Belles, belles, telles des raisins egrenes, et je vous jure qu'elles etaient brûlantes, et qu'en la voyant pleurer – on riait de plaisir! C'est peut-être cela qu'on appelle «pleurer а chaudes larmes»? Alors j'en ai vu, moi, une humaine qui les avait vraiment chaudes. Toutes les autres, les miennes, comme celles des autres, sont froides ou tièdes, les siennes etaient brûlantes, et tant le feu de ses joues etait puissant qu'on les voyait tomber – roses. Chaudes comme le sang, rondes comme les perles, salees comme la mer.
...On aurait dit qu'elle pleurait du Mozart[188].

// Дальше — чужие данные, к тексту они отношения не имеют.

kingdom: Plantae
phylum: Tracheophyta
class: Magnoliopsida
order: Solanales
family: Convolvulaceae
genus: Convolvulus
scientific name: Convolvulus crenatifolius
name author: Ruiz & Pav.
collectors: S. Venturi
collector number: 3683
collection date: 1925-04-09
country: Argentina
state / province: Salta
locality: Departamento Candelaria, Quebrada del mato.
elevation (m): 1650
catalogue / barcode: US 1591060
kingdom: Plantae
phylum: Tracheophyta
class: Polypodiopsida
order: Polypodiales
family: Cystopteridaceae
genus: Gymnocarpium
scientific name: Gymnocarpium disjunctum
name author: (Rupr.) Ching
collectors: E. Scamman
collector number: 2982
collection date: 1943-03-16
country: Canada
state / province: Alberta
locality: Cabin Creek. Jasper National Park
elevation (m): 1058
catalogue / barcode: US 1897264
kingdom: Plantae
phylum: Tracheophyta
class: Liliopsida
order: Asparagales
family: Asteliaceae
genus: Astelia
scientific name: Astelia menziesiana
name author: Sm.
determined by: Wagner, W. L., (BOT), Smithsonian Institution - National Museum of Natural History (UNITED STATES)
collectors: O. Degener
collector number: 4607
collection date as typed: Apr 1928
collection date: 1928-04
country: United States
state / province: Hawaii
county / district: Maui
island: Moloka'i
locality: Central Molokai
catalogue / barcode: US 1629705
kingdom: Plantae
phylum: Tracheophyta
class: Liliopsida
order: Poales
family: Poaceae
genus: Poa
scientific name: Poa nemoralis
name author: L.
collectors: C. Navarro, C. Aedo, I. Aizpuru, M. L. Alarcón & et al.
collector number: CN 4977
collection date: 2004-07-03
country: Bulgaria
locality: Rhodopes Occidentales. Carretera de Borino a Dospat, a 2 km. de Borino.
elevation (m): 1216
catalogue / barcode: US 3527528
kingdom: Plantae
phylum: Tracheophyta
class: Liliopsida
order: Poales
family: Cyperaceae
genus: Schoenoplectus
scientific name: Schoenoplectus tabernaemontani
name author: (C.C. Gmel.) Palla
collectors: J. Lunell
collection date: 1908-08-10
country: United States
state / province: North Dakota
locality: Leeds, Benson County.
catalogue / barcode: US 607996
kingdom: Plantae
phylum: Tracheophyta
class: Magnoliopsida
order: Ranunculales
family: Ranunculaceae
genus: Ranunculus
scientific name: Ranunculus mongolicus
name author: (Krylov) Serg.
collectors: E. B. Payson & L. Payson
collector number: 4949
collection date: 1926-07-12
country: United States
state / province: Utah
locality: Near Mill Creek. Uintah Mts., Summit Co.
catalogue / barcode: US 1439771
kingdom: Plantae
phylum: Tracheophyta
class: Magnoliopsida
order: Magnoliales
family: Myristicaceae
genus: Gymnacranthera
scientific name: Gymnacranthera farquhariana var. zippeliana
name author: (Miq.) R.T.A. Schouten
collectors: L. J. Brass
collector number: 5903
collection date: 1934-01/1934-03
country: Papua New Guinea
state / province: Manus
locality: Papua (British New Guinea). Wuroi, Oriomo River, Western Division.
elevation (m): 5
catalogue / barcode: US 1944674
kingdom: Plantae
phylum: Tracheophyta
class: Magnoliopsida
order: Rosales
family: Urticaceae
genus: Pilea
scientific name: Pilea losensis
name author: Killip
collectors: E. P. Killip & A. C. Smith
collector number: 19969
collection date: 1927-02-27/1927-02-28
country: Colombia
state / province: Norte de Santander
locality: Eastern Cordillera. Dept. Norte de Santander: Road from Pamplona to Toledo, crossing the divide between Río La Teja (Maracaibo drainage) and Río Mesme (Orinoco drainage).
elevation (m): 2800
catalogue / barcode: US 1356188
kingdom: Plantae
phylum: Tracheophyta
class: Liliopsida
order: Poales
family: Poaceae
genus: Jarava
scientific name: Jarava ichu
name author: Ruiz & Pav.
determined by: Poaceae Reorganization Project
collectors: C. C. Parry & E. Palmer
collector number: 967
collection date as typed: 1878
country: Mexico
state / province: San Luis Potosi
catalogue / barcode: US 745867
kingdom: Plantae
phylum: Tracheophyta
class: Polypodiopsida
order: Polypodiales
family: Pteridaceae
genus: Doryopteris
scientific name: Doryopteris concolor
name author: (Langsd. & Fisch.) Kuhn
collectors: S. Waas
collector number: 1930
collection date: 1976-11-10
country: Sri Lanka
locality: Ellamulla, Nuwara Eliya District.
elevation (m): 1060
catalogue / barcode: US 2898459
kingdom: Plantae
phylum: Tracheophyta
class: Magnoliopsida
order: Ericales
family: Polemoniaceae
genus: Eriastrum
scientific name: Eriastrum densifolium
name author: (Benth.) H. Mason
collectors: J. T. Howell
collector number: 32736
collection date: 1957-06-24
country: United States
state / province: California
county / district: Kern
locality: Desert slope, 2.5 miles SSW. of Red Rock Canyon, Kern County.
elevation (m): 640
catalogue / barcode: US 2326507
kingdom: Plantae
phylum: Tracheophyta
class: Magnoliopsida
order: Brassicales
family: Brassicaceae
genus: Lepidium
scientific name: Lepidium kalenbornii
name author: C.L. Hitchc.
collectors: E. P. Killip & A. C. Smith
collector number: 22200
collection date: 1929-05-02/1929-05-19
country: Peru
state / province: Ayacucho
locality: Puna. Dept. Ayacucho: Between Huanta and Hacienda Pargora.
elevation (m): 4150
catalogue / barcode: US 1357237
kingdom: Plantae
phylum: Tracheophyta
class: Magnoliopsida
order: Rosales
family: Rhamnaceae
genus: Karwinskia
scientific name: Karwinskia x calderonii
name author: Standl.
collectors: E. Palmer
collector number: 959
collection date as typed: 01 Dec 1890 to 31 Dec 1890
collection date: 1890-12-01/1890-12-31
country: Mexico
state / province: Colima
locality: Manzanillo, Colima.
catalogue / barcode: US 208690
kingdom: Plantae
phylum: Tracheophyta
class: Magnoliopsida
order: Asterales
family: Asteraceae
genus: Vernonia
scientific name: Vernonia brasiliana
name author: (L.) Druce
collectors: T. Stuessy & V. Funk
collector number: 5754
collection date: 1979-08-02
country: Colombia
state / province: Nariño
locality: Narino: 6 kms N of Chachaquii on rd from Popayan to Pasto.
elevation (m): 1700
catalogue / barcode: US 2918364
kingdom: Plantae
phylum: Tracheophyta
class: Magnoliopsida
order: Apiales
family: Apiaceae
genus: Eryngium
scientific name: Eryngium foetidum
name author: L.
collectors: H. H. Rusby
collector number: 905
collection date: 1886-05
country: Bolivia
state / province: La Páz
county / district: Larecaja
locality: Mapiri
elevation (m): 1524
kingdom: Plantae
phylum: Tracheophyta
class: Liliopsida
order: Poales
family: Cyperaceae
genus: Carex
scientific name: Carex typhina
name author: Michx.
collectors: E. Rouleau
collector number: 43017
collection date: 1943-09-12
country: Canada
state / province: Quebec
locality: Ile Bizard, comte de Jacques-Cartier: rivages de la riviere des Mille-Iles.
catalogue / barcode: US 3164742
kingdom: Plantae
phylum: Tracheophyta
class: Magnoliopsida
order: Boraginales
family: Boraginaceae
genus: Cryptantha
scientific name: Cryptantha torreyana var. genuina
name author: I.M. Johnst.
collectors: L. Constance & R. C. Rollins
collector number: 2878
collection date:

* * *А вот, что о Сонечкиных глазах говорит Edmond About в своем чудесном «Roi des Montagnes»:
– Quels yeux elle avait, mon cher Monsieur! Je souhaite pour votre repos que vous n'en rencontriez jamais de pareils. Ils n'etaient ni bleus ni noirs, mais d'une couleur spéciale et personnelle faite exprès pour eux. C'etait un brun ardent et veloute qui ne se rencontre que dans le grenat de Siberie et dans certaines fleurs des jardins. Je vous montrerai une scabieuse et une variete de rose tremière presque noire qui rappellent, sans la rendre, la nuance merveilleuse de ses yeux. Si vous avez jamais visite les forges а minuit, vous avez du remarquer la lueur etrange que projette une plaque d'acier chauffee au rouge brun: voilа tout justement la couleur de ses regards. Toute la science de la femme et toute I'innocence de l'enfant s'y lisaient comme dans un livre; mais ce livre, on serait devenu aveugle а le lire longtemps. Son regard brûlait, aussi vrai que je m'appelle Hermann. Il aurait fait mûrir les pêches de vorte espalier[189].